Synonym Graph Token Filteredit

Warning

This functionality is experimental and may be changed or removed completely in a future release. Elastic will take a best effort approach to fix any issues, but experimental features are not subject to the support SLA of official GA features.

The synonym_graph token filter allows to easily handle synonyms, including multi-word synonyms correctly during the analysis process.

In order to properly handle multi-word synonyms this token filter creates a "graph token stream" during processing. For more information on this topic and its various complexities, please read the Lucene’s TokenStreams are actually graphs blog post.

Note

This token filter is designed to be used as part of a search analyzer only. If you want to apply synonyms during indexing please use the standard synonym token filter.

Synonyms are configured using a configuration file. Here is an example:

PUT /test_index
{
    "settings": {
        "index" : {
            "analysis" : {
                "analyzer" : {
                    "search_synonyms" : {
                        "tokenizer" : "whitespace",
                        "filter" : ["graph_synonyms"]
                    }
                },
                "filter" : {
                    "graph_synonyms" : {
                        "type" : "synonym_graph",
                        "synonyms_path" : "analysis/synonym.txt"
                    }
                }
            }
        }
    }
}

The above configures a search_synonyms filter, with a path of analysis/synonym.txt (relative to the config location). The search_synonyms analyzer is then configured with the filter. Additional settings are: expand (defaults to true).

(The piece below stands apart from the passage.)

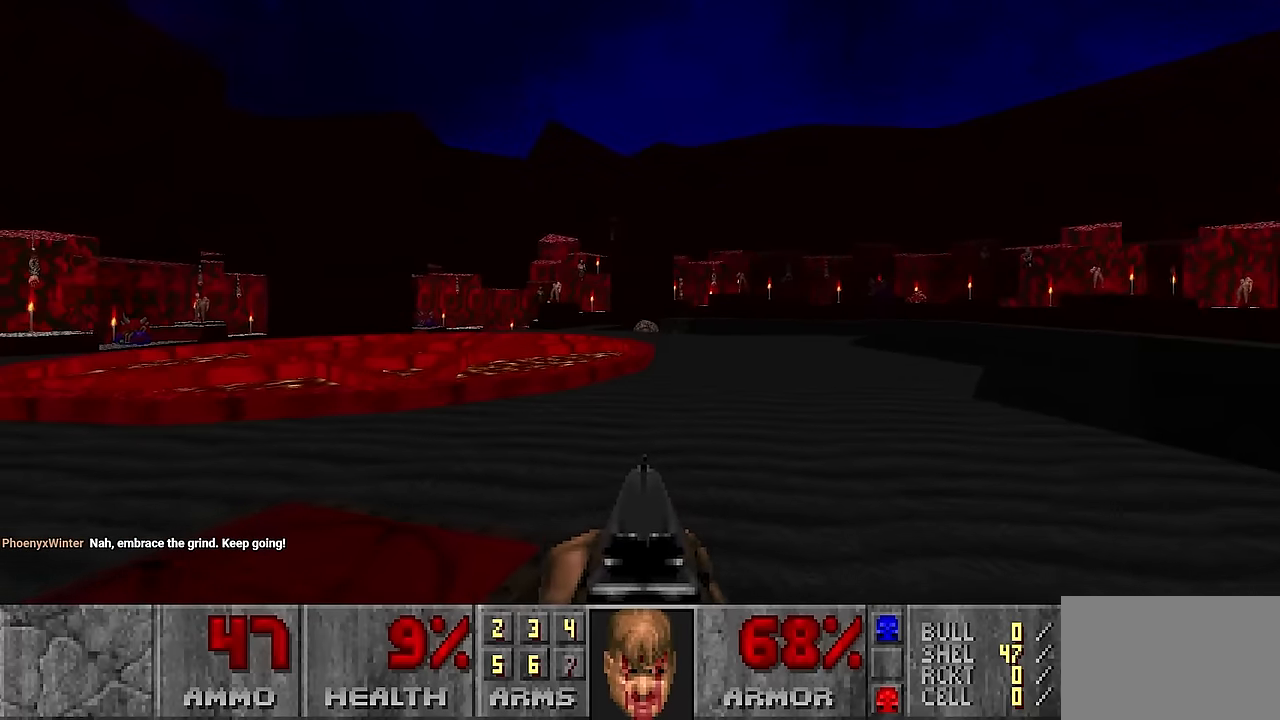
{"keys": [], "mouse": [], "events": [[250, "a", "down"], [350, "a", "up"]]}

tokenizer and ignore_case are deprecatededit

The tokenizer parameter controls the tokenizers that will be used to tokenize the synonym, this parameter is for backwards compatibility for indices that created before 6.0.. The ignore_case parameter works with tokenizer parameter only.

Two synonym formats are supported: Solr, WordNet.

Solr synonymsedit

The following is a sample format of the file:

# Blank lines and lines starting with pound are comments.

# Explicit mappings match any token sequence on the LHS of "=>"
# and replace with all alternatives on the RHS.  These types of mappings
# ignore the expand parameter in the schema.
# Examples:
i-pod, i pod => ipod,
sea biscuit, sea biscit => seabiscuit

# Equivalent synonyms may be separated with commas and give
# no explicit mapping.  In this case the mapping behavior will
# be taken from the expand parameter in the schema.  This allows
# the same synonym file to be used in different synonym handling strategies.
# Examples:
ipod, i-pod, i pod
foozball , foosball
universe , cosmos
lol, laughing out loud

# If expand==true, "ipod, i-pod, i pod" is equivalent
# to the explicit mapping:
ipod, i-pod, i pod => ipod, i-pod, i pod
# If expand==false, "ipod, i-pod, i pod" is equivalent
# to the explicit mapping:
ipod, i-pod, i pod => ipod

# Multiple synonym mapping entries are merged.
foo => foo bar
foo => baz
# is equivalent to
foo => foo bar, baz

You can also define synonyms for the filter directly in the configuration file (note use of synonyms instead of synonyms_path):

PUT /test_index
{
    "settings": {
        "index" : {
            "analysis" : {
                "filter" : {
                    "synonym" : {
                        "type" : "synonym_graph",
                        "synonyms" : [
                            "lol, laughing out loud",
                            "universe, cosmos"
                        ]
                    }
                }
            }
        }
    }
}

However, it is recommended to define large synonyms set in a file using synonyms_path, because specifying them inline increases cluster size unnecessarily.

WordNet synonymsedit

Synonyms based on WordNet format can be declared using format:

PUT /test_index
{
    "settings": {
        "index" : {
            "analysis" : {
                "filter" : {
                    "synonym" : {
                        "type" : "synonym_graph",
                        "format" : "wordnet",
                        "synonyms" : [
                            "s(100000001,1,'abstain',v,1,0).",
                            "s(100000001,2,'refrain',v,1,0).",
                            "s(100000001,3,'desist',v,1,0)."
                        ]
                    }
                }
            }
        }
    }
}

Using synonyms_path to define WordNet synonyms in a file is supported as well.